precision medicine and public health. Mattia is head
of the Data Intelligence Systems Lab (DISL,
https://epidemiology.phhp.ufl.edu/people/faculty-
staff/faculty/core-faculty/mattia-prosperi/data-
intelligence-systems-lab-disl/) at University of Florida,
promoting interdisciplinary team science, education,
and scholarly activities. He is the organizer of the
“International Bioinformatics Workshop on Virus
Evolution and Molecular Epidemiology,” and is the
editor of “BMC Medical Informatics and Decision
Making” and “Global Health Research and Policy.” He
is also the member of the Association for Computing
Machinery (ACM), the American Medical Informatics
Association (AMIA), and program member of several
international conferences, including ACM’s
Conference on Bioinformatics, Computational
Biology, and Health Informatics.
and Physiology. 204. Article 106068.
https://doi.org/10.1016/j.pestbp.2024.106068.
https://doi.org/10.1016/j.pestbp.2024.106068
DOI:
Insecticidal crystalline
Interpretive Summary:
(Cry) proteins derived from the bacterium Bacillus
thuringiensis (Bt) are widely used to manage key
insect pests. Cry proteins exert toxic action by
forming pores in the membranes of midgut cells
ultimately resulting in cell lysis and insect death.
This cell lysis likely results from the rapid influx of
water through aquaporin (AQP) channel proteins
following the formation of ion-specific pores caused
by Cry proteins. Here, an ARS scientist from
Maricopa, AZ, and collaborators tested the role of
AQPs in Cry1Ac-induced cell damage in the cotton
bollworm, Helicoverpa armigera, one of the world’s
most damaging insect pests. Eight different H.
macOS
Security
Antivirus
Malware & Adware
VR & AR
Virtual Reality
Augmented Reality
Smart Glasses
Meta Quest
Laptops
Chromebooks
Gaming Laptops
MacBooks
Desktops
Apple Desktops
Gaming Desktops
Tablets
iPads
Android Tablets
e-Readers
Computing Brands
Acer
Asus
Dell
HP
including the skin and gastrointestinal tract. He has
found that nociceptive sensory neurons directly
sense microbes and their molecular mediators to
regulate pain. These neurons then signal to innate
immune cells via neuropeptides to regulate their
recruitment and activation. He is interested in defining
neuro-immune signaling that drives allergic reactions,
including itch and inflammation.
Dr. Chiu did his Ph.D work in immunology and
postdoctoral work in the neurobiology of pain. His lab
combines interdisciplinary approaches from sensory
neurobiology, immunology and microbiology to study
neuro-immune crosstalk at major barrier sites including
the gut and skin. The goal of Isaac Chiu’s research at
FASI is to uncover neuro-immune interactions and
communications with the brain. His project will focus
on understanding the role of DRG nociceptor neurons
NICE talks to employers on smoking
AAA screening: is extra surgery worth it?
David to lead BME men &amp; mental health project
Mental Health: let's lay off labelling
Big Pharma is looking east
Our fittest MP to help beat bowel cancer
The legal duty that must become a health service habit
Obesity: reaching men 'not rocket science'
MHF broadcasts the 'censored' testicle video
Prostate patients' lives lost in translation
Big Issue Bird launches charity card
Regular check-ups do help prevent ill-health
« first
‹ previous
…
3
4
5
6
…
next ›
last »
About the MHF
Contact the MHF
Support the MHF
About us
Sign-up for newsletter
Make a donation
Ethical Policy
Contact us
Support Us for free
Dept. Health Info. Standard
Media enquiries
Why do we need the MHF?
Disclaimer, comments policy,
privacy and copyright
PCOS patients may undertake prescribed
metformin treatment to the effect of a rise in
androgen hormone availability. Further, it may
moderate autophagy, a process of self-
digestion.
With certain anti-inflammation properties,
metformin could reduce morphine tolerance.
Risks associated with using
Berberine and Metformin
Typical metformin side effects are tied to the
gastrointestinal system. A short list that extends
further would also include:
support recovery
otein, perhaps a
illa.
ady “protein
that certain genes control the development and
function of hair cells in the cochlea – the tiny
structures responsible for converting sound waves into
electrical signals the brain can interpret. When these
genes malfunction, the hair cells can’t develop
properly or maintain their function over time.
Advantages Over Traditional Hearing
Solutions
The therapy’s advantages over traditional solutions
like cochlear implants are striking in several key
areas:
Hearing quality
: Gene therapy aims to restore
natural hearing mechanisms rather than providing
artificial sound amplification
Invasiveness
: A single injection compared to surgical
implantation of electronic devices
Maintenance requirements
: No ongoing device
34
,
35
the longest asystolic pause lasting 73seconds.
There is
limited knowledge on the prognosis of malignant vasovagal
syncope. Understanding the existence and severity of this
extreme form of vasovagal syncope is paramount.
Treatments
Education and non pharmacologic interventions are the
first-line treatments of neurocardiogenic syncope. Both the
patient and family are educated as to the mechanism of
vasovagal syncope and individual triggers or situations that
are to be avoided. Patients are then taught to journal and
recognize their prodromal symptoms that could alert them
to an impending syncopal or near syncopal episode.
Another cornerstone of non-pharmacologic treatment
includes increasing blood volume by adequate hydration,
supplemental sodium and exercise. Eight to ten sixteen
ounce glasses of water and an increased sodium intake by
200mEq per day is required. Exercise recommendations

| What you have to do |
Please retype the top of the data exactly, down to and including the line that holds "thuringiensis (Bt) are", and nothing further.

| Reply |
precision medicine and public health. Mattia is head
of the Data Intelligence Systems Lab (DISL,
https://epidemiology.phhp.ufl.edu/people/faculty-
staff/faculty/core-faculty/mattia-prosperi/data-
intelligence-systems-lab-disl/) at University of Florida,
promoting interdisciplinary team science, education,
and scholarly activities. He is the organizer of the
“International Bioinformatics Workshop on Virus
Evolution and Molecular Epidemiology,” and is the
editor of “BMC Medical Informatics and Decision
Making” and “Global Health Research and Policy.” He
is also the member of the Association for Computing
Machinery (ACM), the American Medical Informatics
Association (AMIA), and program member of several
international conferences, including ACM’s
Conference on Bioinformatics, Computational
Biology, and Health Informatics.
and Physiology. 204. Article 106068.
https://doi.org/10.1016/j.pestbp.2024.106068.
https://doi.org/10.1016/j.pestbp.2024.106068
DOI:
Insecticidal crystalline
Interpretive Summary:
(Cry) proteins derived from the bacterium Bacillus
thuringiensis (Bt) are widely used to manage key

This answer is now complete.